From Season 6 through Season 8, the show basically just put things together in order to break them apart so it could put them back together again. It was marking time, just waiting for the last season to come to finally do the big reveal. Even someone who doesn’t overanalyze TV shows would have gotten the thought at some point: where is this going? Isn’t this supposed to be the story of how Ted met the kids’ mother? Why is it spending all this time on Barney and Robin? There eventually was an answer—Future Ted was still hung up on Robin—but it had to wait until after years of frustration set in to let us know.

So, the finale. It didn’t help its cause that it tried to fit about four episodes’ worth of story into one double-length episode. That made it feel rushed. It also took two storylines that were years in the making—Barney’s transformation from a womanizer into husband material and the Barney-Robin wedding that was the backdrop for every single episode this season—and wiped them away before the second commercial break. Years of buildup gone, just like that.

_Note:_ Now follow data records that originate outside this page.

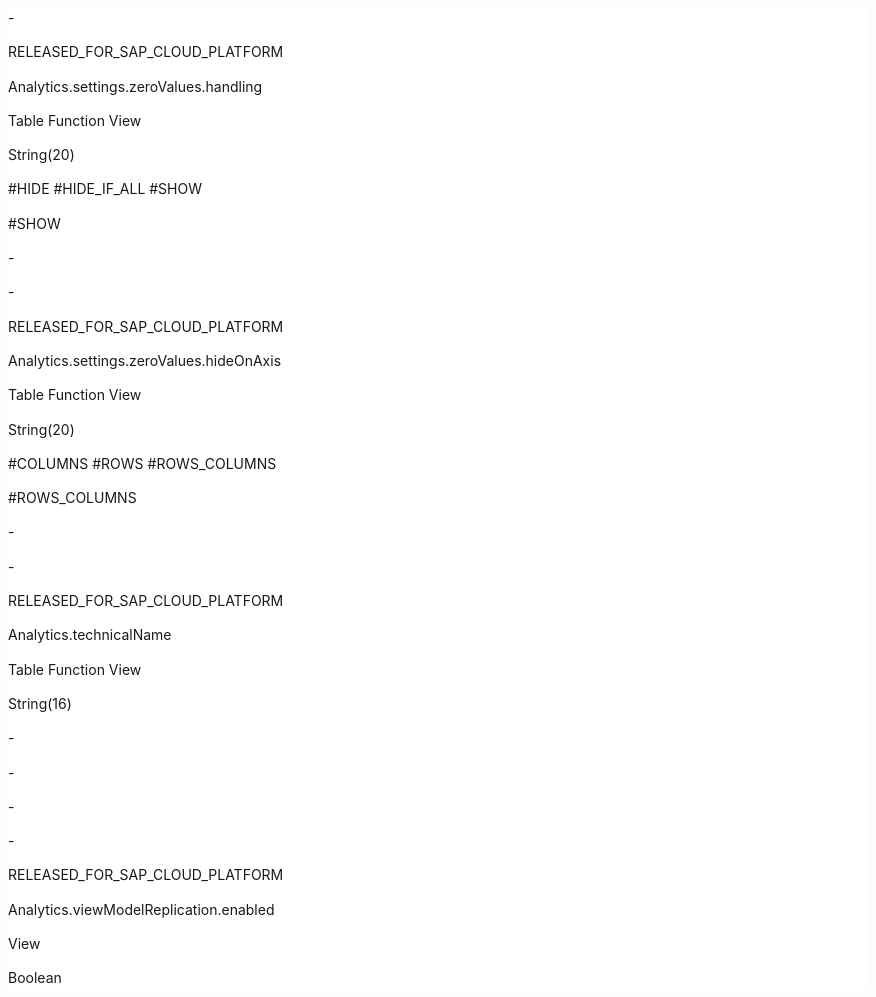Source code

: \-

RELEASED\_FOR\_SAP\_CLOUD\_PLATFORM

Analytics.settings.zeroValues.handling

Table Function
View

String(20)

#HIDE
#HIDE\_IF\_ALL
#SHOW

#SHOW

\-

\-

RELEASED\_FOR\_SAP\_CLOUD\_PLATFORM

Analytics.settings.zeroValues.hideOnAxis

Table Function
View

String(20)

#COLUMNS
#ROWS
#ROWS\_COLUMNS

#ROWS\_COLUMNS

\-

\-

RELEASED\_FOR\_SAP\_CLOUD\_PLATFORM

Analytics.technicalName

Table Function
View

String(16)

\-

\-

\-

\-

RELEASED\_FOR\_SAP\_CLOUD\_PLATFORM

Analytics.viewModelReplication.enabled

View

Boolean
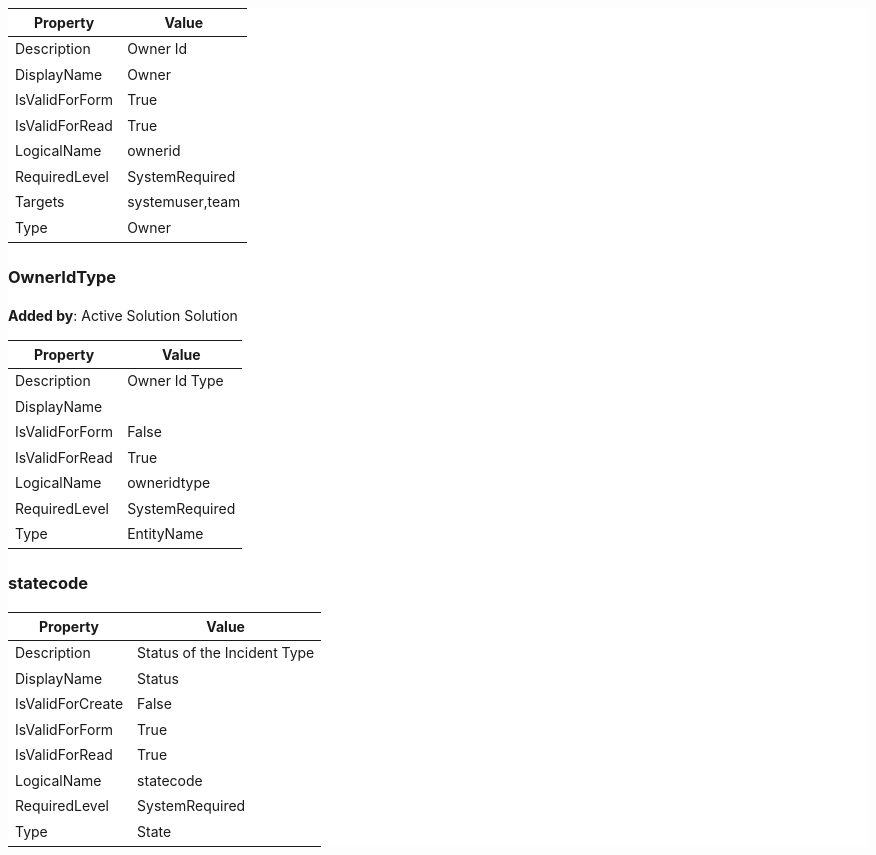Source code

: |Property|Value|
|--------|-----|
|Description|Owner Id|
|DisplayName|Owner|
|IsValidForForm|True|
|IsValidForRead|True|
|LogicalName|ownerid|
|RequiredLevel|SystemRequired|
|Targets|systemuser,team|
|Type|Owner|


### <a name="BKMK_OwnerIdType"></a> OwnerIdType

**Added by**: Active Solution Solution

|Property|Value|
|--------|-----|
|Description|Owner Id Type|
|DisplayName||
|IsValidForForm|False|
|IsValidForRead|True|
|LogicalName|owneridtype|
|RequiredLevel|SystemRequired|
|Type|EntityName|


### <a name="BKMK_statecode"></a> statecode

|Property|Value|
|--------|-----|
|Description|Status of the Incident Type|
|DisplayName|Status|
|IsValidForCreate|False|
|IsValidForForm|True|
|IsValidForRead|True|
|LogicalName|statecode|
|RequiredLevel|SystemRequired|
|Type|State|
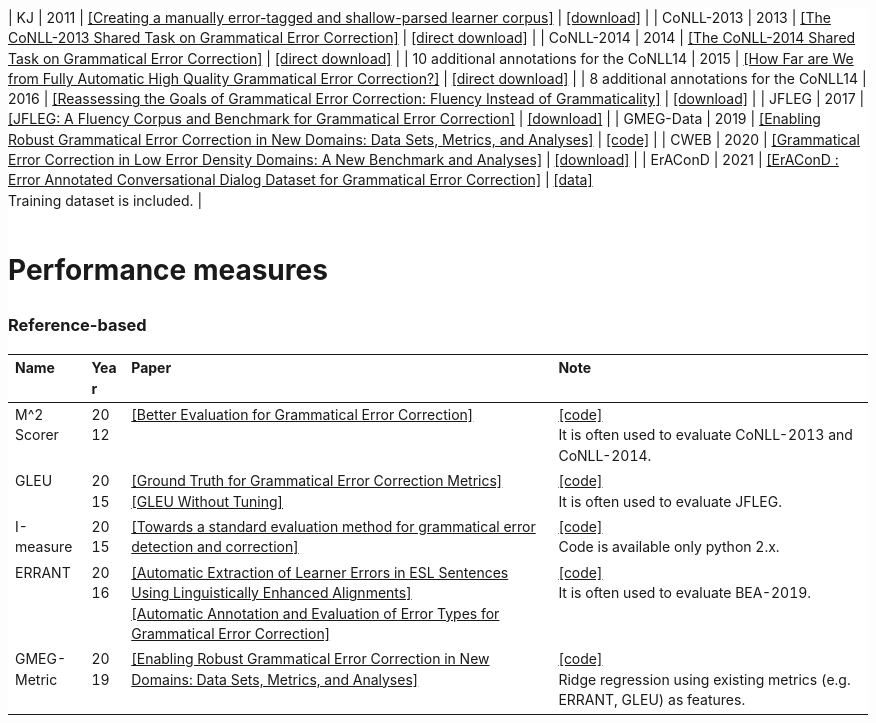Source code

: | KJ                                        | 2011 | [[Creating a manually error-tagged and shallow-parsed learner corpus]](https://aclanthology.org/P11-1121/)                                        | [[download]](https://www.gsk.or.jp/catalog/gsk2019-a/)                                     |
| CoNLL-2013                                | 2013 | [[The CoNLL-2013 Shared Task on Grammatical Error Correction]](https://aclanthology.org/W13-3601/)                                                | [[direct download]](https://www.comp.nus.edu.sg/~nlp/conll13st/release2.3.1.tar.gz)        |
| CoNLL-2014                                | 2014 | [[The CoNLL-2014 Shared Task on Grammatical Error Correction]](https://aclanthology.org/W14-1701/)                                                | [[direct download]](https://www.comp.nus.edu.sg/~nlp/conll14st/conll14st-test-data.tar.gz) |
| 10 additional annotations for the CoNLL14 | 2015 | [[How Far are We from Fully Automatic High Quality Grammatical Error Correction?]](https://aclanthology.org/P15-1068/)                            | [[direct download]](https://aclanthology.org/attachments/P15-1068.Datasets.zip)            |
| 8 additional annotations for the CoNLL14  | 2016 | [[Reassessing the Goals of Grammatical Error Correction: Fluency Instead of Grammaticality]](https://aclanthology.org/Q16-1013)                   | [[download]](https://github.com/keisks/reassess-gec)                                       |
| JFLEG                                     | 2017 | [[JFLEG: A Fluency Corpus and Benchmark for Grammatical Error Correction]](https://aclanthology.org/E17-2037/)                                    | [[download]](https://github.com/keisks/jfleg)                                              |
| GMEG-Data                                 | 2019 | [[Enabling Robust Grammatical Error Correction in New Domains: Data Sets, Metrics, and Analyses]](https://aclanthology.org/Q19-1032)              | [[code]](https://github.com/grammarly/GMEG)                                                |
| CWEB                                      | 2020 | [[Grammatical Error Correction in Low Error Density Domains: A New Benchmark and Analyses]](https://www.aclweb.org/anthology/2020.emnlp-main.680) | [[download]](https://github.com/SimonHFL/CWEB)                                             |
| ErAConD                                   | 2021 | [[ErAConD : Error Annotated Conversational Dialog Dataset for Grammatical Error Correction]](https://arxiv.org/abs/2112.08466)                    | [[data]](https://github.com/yuanxun-yx/eracond)<br>Training dataset is included.           |

# Performance measures

### Reference-based

| Name        | Year | Paper                                                                                                                                                                                                                                                                                 | Note                                                                                                                    |
| :---------- | :--- | :------------------------------------------------------------------------------------------------------------------------------------------------------------------------------------------------------------------------------------------------------------------------------------ | :---------------------------------------------------------------------------------------------------------------------- |
| M^2 Scorer  | 2012 | [[Better Evaluation for Grammatical Error Correction]](https://aclanthology.org/N12-1067/)                                                                                                                                                                                            | [[code]](https://github.com/nusnlp/m2scorer)<br>It is often used to evaluate CoNLL-2013 and CoNLL-2014.                 |
| GLEU        | 2015 | [[Ground Truth for Grammatical Error Correction Metrics]](https://aclanthology.org/P15-2097)<br>[[GLEU Without Tuning]](https://arxiv.org/abs/1605.02592)                                                                                                                             | [[code]](https://github.com/cnap/gec-ranking)<br>It is often used to evaluate JFLEG.                                    |
| I-measure   | 2015 | [[Towards a standard evaluation method for grammatical error detection and correction]](https://aclanthology.org/N15-1060/)                                                                                                                                                           | [[code]](https://github.com/mfelice/imeasure)<br>Code is available only python 2.x.                                     |
| ERRANT      | 2016 | [[Automatic Extraction of Learner Errors in ESL Sentences Using Linguistically Enhanced Alignments]](https://www.aclweb.org/anthology/C16-1079)<br>[[Automatic Annotation and Evaluation of Error Types for Grammatical Error Correction]](https://www.aclweb.org/anthology/P17-1074) | [[code]](https://github.com/chrisjbryant/errant)<br>It is often used to evaluate BEA-2019.                              |
| GMEG-Metric | 2019 | [[Enabling Robust Grammatical Error Correction in New Domains: Data Sets, Metrics, and Analyses]](https://aclanthology.org/Q19-1032)                                                                                                                                                  | [[code]](https://github.com/grammarly/GMEG)<br>Ridge regression using existing metrics (e.g. ERRANT, GLEU) as features. |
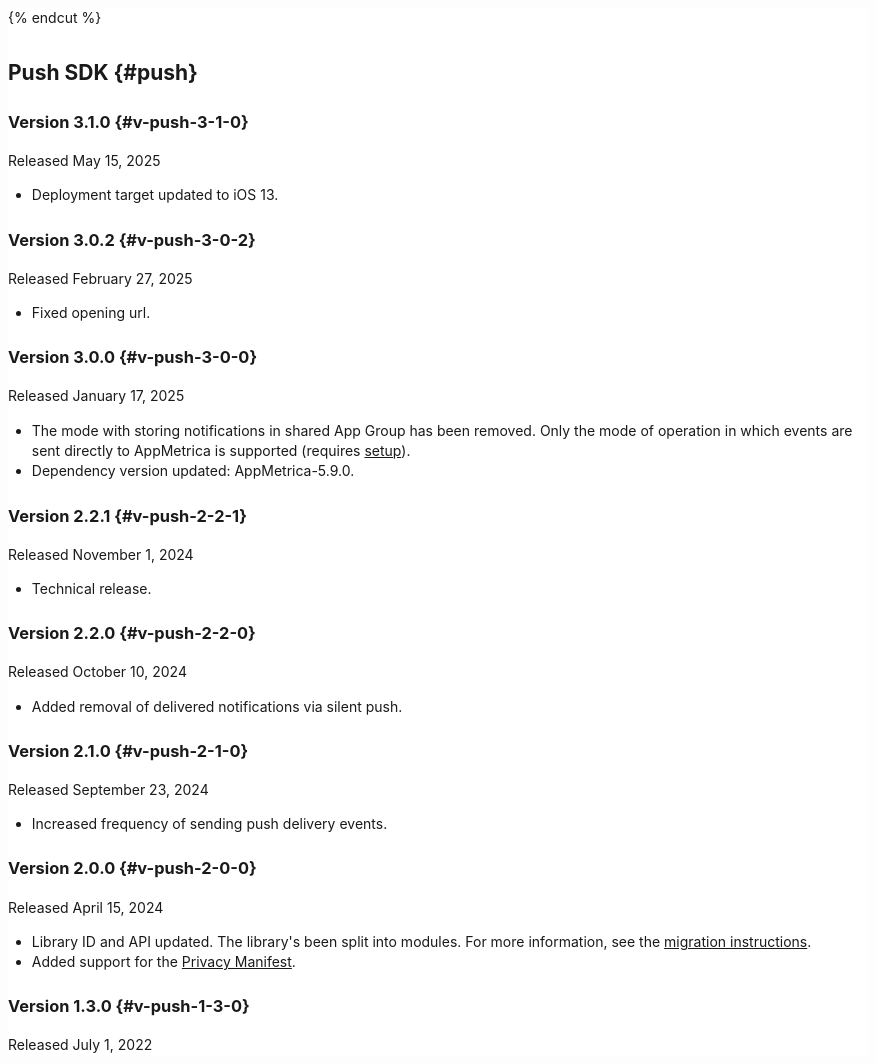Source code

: {% endcut %}

## Push SDK {#push}

### Version 3.1.0 {#v-push-3-1-0}

Released May 15, 2025

- Deployment target updated to iOS 13.

### Version 3.0.2 {#v-push-3-0-2}

Released February 27, 2025

- Fixed opening url.

### Version 3.0.0 {#v-push-3-0-0}

Released January 17, 2025

- The mode with storing notifications in shared App Group has been removed. Only the mode of operation in which events are sent directly to AppMetrica is supported (requires [setup](analytics/ios-appgroup.md)). 
- Dependency version updated: AppMetrica-5.9.0.

### Version 2.2.1 {#v-push-2-2-1}

Released November 1, 2024

- Technical release.

### Version 2.2.0 {#v-push-2-2-0}

Released October 10, 2024

- Added removal of delivered notifications via silent push.

### Version 2.1.0 {#v-push-2-1-0}

Released September 23, 2024

- Increased frequency of sending push delivery events.

### Version 2.0.0 {#v-push-2-0-0}

Released April 15, 2024

- Library ID and API updated. The library's been split into modules. For more information, see the [migration instructions](push/migration-io-push-2-0-0.md).
- Added support for the [Privacy Manifest](https://developer.apple.com/documentation/bundleresources/privacy_manifest_files).

### Version 1.3.0 {#v-push-1-3-0}

Released July 1, 2022
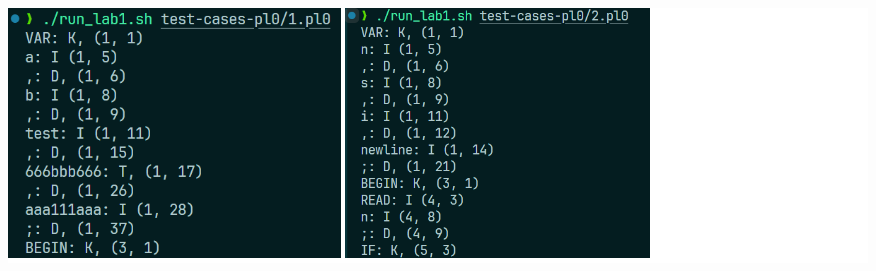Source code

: <img src="./images/res1.png" alt="res1" height="250;" />  <img src="./images/res2.png" alt="res2" height="250;" />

With Barney, I understand what Bays and Thomas were going for. They wanted him becoming a father to be the thing that finally turned him around. The problem is they had him make too much of that turnaround before getting married. It was an enormous letdown to see him go right back to being his old self when him wanting to be his old self isn’t even why he and Robin split up anyway.

Of course, the buildup for those things pales in comparison to the buildup of how Ted and the Mother would meet. That event is what the show ostensibly turned on, which is ostensibly what Ted’s life turned on. Turns out that Ted meeting a woman who, as far as any viewer could tell, was absolutely perfect for him, who he had a long relationship with, who he had two children with, was yet another speed bump on the way to him getting with Robin*.

Maybe they could have pulled that off if the series was shorter. Maybe. I don’t know. I do know it couldn't do it after nine years. The buildup for that moment ended up larger than I think the writers ever intended, as it’s evident now that the very title of the series was the first of so very many tongue-in-cheek misdirections. With a shorter run, it might have worked. After this much time, it never had a chance.

I think Bays and Thomas wanted the point when Ted holds up the blue French horn in the last shot to be a moment when the viewers shout, “Finally!” at their TV sets. Instead, that moment happened six episodes earlier in “Sunrise” when Ted let Robin go in a pretty embarrassing CGI sequence. After false start after fake out after aborted run after dead end conversation, we seemed to be past the Ted-Robin thing once and for all.

The show went to that well only to pull out an empty bucket too many times. We were all sick of the will-they-or-won’t-they with those two. The finale had enough to it with seeing the main characters’ developments over the years that it didn’t need one last left turn at the end. With about 12 fewer “either Ted or Robin wants it to work out between them but it’s just not going to happen” sequences, the last moment of the series might have been welcome. But at some point, you stop rooting for either Lucy or Charlie Brown and just want to stick a machete into the football.

Had the writers wanted to, they could have scrapped the planned ending and given us Ted and Tracy living happily ever after. It would have been a bit saccharine, but it wouldn’t have been infuriating. We got to know Tracy. She was great. She was just the right person for Ted, more so that Robin ever was.

I doubt Bays and Thomas ever seriously considered going with anything other than the ending they decided on when the conceived the show a decade ago. After all that time and commitment to it, they really couldn’t have done anything else. All that time was its enemy, though, and their big ending suffered greatly for it.

*Maybe! We still don’t know if things work out with them!